TO DO => Count how many of the lines below contain the string "lens". Reply with only the number.

Start of MATERIAL SHOWN

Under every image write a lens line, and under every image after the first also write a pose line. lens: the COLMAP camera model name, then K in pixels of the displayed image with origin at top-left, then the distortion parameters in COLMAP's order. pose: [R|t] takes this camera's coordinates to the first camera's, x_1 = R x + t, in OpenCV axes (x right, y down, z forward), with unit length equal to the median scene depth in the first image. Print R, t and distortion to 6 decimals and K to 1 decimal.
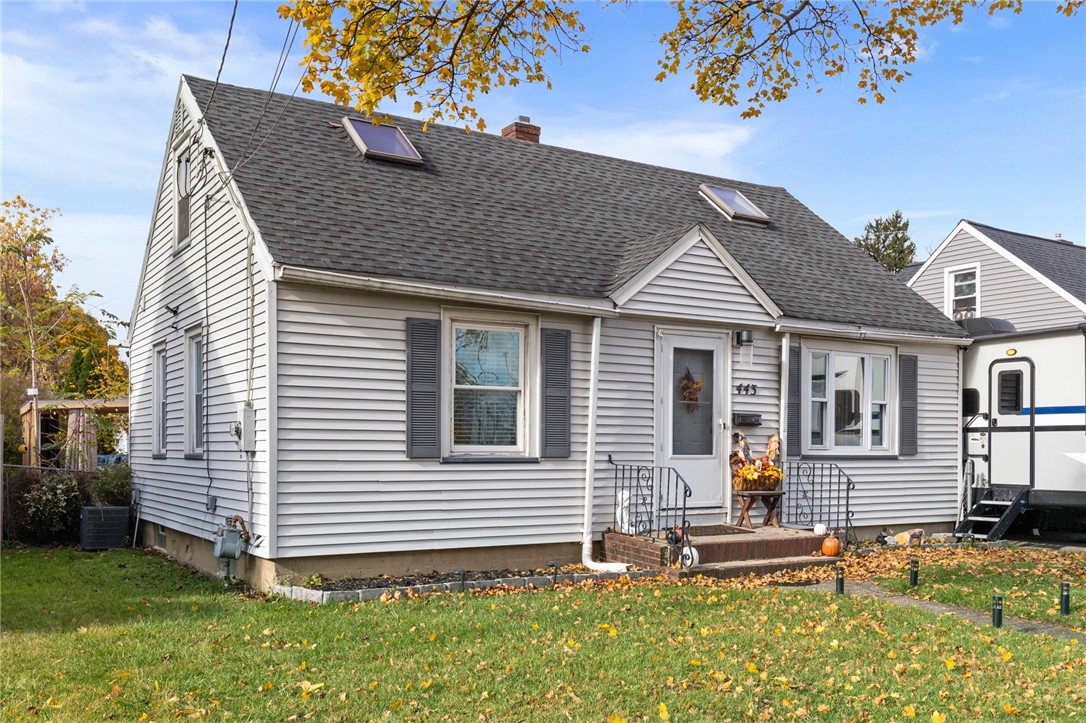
lens RADIAL K [[896.9, 0, 543.0], [0, 896.9, 361.5], [0, 0, 1]] dist [0.006594, 0.002452]
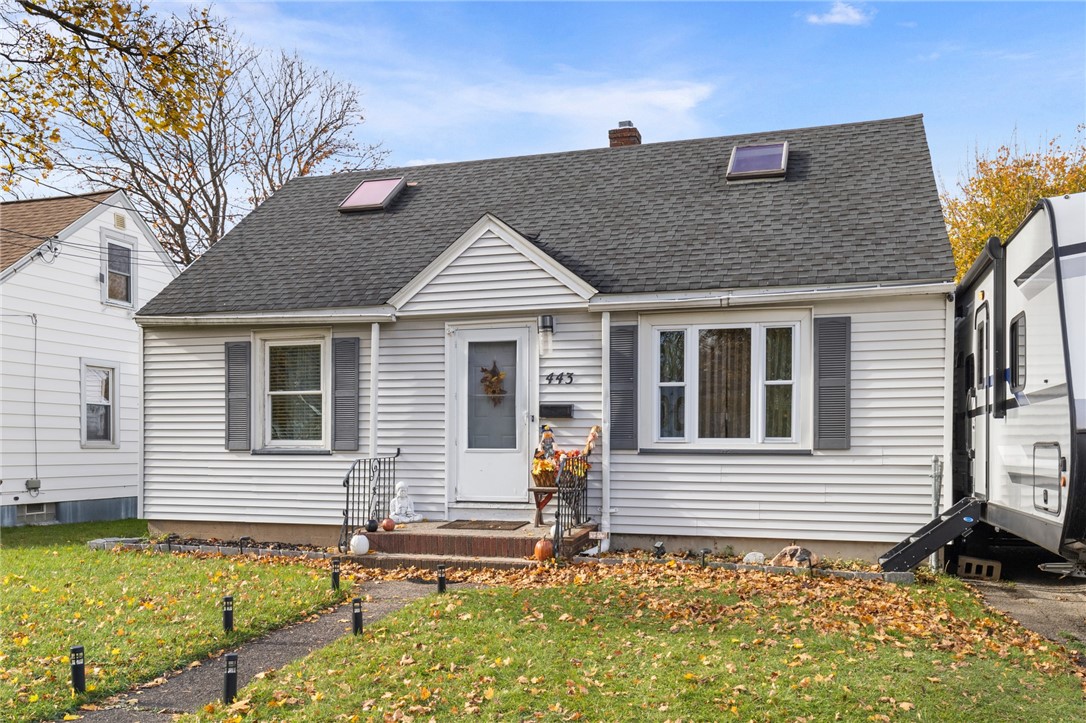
lens RADIAL K [[830.4, 0, 585.2], [0, 830.4, 364.1], [0, 0, 1]] dist [0.005494, 0.003304]
pose [[0.709998, -0.072099, -0.700503, 0.876519], [0.068471, 0.997100, -0.033228, 0.048241], [0.700867, -0.024372, 0.712876, 0.415988]]
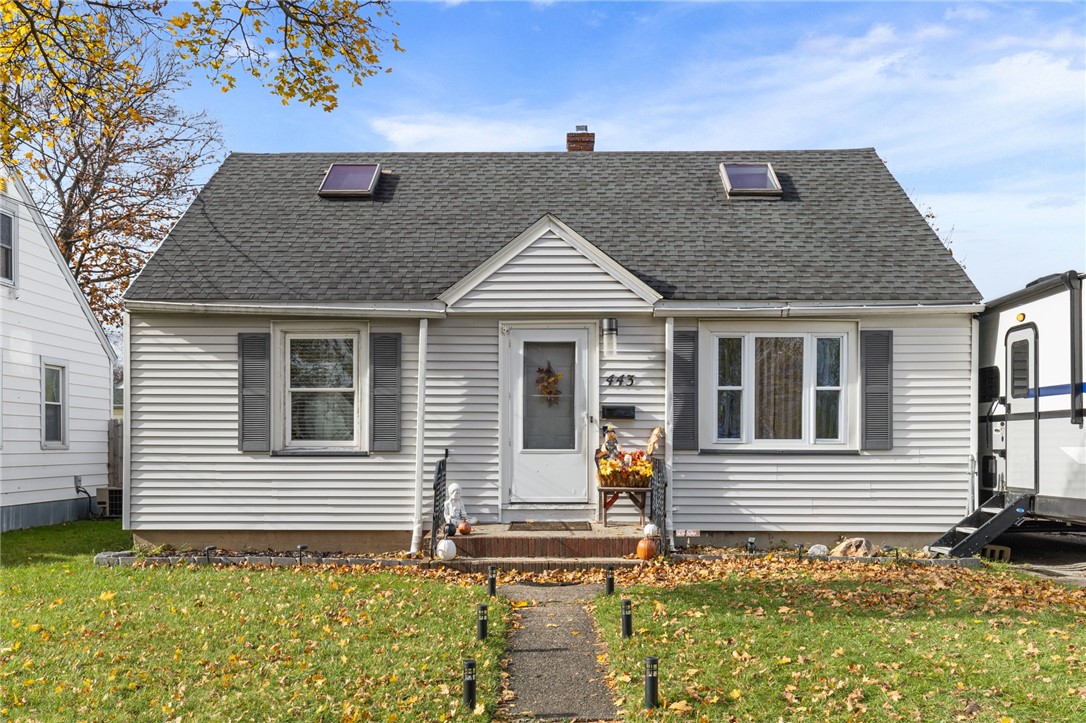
lens RADIAL K [[830.4, 0, 585.2], [0, 830.4, 364.1], [0, 0, 1]] dist [0.005494, 0.003304]
pose [[0.866177, -0.051055, -0.497122, 0.651606], [0.050152, 0.998626, -0.015176, 0.026070], [0.497214, -0.011787, 0.867548, 0.225357]]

End of MATERIAL SHOWN

WRITTEN ANSWER => 4